Environmental groups and the Spuzzum First Nation are heading to court over the months-long delay of an emergency order recommendation that could protect the endangered northern spotted owl.
In February, federal Environment and Climate Change Minister Steven Guilbeault said he would recommend an emergency order that would prevent logging in the owl’s habitat. In June, Ecojustice launched legal action to force Guilbeault to actually recommend the order. Eight months after he made the commitment, Guilbeault recommended the emergency order in September — and cabinet rejected it.
On Wednesday, Spuzzum First Nation leadership and environmental groups Ecojustice and Wilderness Committee will go to Federal Court over the eight-month delay.
“The word emergency on the [emergency order] would denote some sort of urgency,” Spuzzum First Nation Chief James Hobart said. “But months went by… By the time he put it [to] cabinet, it didn't seem any longer like it was an emergency.”
The Ministry of Environment and Climate Change did not respond in time for publication.
In a statement to The Canadian Press, Environment and Climate Change Canada said Guilbeault brought the recommendation to cabinet and "fulfilled his obligation under the Species at Risk Act.”
According to the act, if a minister thinks a species faces imminent threats to its survival or recovery, they must make an emergency order to protect it. There’s no mention of how quickly a minister must make that recommendation.
The northern spotted owl lives in old-growth forests in southwestern B.C. According to the federal species at risk registry, northern spotted owls are endangered. As of 2022, only one spotted owl remained in the wild. The province has also bred several in captivity, two of which it released into the wild in July.

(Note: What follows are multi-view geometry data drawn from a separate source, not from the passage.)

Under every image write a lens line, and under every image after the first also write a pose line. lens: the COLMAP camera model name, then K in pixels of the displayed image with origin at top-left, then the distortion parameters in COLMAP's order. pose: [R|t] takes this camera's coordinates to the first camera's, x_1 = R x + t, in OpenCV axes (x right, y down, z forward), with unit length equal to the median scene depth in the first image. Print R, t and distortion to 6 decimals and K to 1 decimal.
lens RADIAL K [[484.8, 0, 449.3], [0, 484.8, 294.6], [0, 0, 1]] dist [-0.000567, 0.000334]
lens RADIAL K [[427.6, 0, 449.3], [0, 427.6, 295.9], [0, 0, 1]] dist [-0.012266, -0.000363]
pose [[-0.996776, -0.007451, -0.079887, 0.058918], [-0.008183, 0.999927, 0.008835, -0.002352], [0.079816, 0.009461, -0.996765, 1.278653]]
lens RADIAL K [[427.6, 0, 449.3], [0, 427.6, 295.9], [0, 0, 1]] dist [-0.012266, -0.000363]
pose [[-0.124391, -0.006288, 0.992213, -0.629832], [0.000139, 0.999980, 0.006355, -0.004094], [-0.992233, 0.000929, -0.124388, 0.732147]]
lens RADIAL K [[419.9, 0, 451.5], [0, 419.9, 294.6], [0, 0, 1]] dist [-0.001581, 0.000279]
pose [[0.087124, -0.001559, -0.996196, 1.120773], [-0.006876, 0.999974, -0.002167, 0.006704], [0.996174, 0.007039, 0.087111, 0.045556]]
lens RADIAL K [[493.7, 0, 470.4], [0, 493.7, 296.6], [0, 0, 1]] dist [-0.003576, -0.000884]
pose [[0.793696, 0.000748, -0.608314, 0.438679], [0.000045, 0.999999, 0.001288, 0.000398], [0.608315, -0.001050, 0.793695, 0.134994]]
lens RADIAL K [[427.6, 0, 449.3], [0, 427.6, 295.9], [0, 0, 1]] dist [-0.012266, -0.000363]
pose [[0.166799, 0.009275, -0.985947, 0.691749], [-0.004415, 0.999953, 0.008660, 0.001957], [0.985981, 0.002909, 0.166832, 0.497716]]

Hobart said in February, Guilbeault went to Spuzzum First Nation to see the northern spotted owl’s home.
When it assessed the threat of habitat loss to the spotted owl, the Canadian Wildlife Service identified 25 square kilometres of the spotted owl’s old-growth habitat as at risk of being harvested within a year. In February, the Canadian Wildlife Service told Ecojustice in a letter that Guilbeault would be recommending an emergency order as soon as “early 2023” to stop logging in the area and prevent the loss of habitat.
On March 2, B.C. deferred logging on the Spuzzum and Utzlius watersheds until 2025. The next month, the Canadian Wildlife Service sent Ecojustice another letter, this time saying the logging deferral changed forestry’s threat to the owl.

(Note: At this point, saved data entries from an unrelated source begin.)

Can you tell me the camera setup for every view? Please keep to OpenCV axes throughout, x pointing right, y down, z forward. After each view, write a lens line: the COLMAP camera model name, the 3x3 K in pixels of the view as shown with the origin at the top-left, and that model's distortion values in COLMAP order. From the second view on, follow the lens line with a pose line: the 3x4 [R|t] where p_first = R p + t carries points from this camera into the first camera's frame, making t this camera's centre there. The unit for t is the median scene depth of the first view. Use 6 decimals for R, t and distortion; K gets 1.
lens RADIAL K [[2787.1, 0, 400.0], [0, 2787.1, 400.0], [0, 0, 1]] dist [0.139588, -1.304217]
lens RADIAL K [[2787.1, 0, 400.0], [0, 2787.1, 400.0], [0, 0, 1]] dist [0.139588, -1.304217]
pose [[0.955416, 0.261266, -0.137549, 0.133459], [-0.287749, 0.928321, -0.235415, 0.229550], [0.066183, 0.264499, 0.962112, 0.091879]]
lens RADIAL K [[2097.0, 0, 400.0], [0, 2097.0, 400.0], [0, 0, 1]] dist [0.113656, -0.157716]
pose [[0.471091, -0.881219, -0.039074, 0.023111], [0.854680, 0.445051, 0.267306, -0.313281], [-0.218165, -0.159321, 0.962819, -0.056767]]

“The minister has revised his opinion and determined that the spotted owl is not facing imminent threats to its survival,” a spokesperson for the Canadian Wildlife Service said.
Still, Hobart said he’s seen evidence of logging in the owl’s habitat. Joe Foy, a veteran campaigner for the Wilderness Committee, said he spent the summer photographing logging activity in the spotted owl’s forest habitat.
“Guilbeault said if (the forests) were logged, it would cause serious difficulty to allow the species to recover. That statement just hung in the air for eight months while the province continued to allow logging in habitat,” Foy said. “This eight-month delay sent the absolute wrong message … and should not have happened.”
Earlier this month, the Canadian Wildlife Service sent a letter to the Spuzzum First Nation that said Guilbeault made the recommendation and the federal government decided not to issue the emergency order.
Andhra Azevedo, staff lawyer at Ecojustice, said she hopes the case sets a legal precedent and emergency orders are brought before cabinet with more urgency. She hopes a timeline can be embedded into the minister’s duty to recommend emergency orders.
“The spotted owl is the extreme example of what happens when there is no urgency,” Azevedo said. “What that means is that logging of this habitat … has been allowed to continue to occur and continue to get approved.”
For Hobart, the court case is another step in efforts to stop logging in the northern spotted owl’s habitat of old-growth forests.
“This is just the beginning,” Hobart said. “We’re going to push the government to do the right thing.”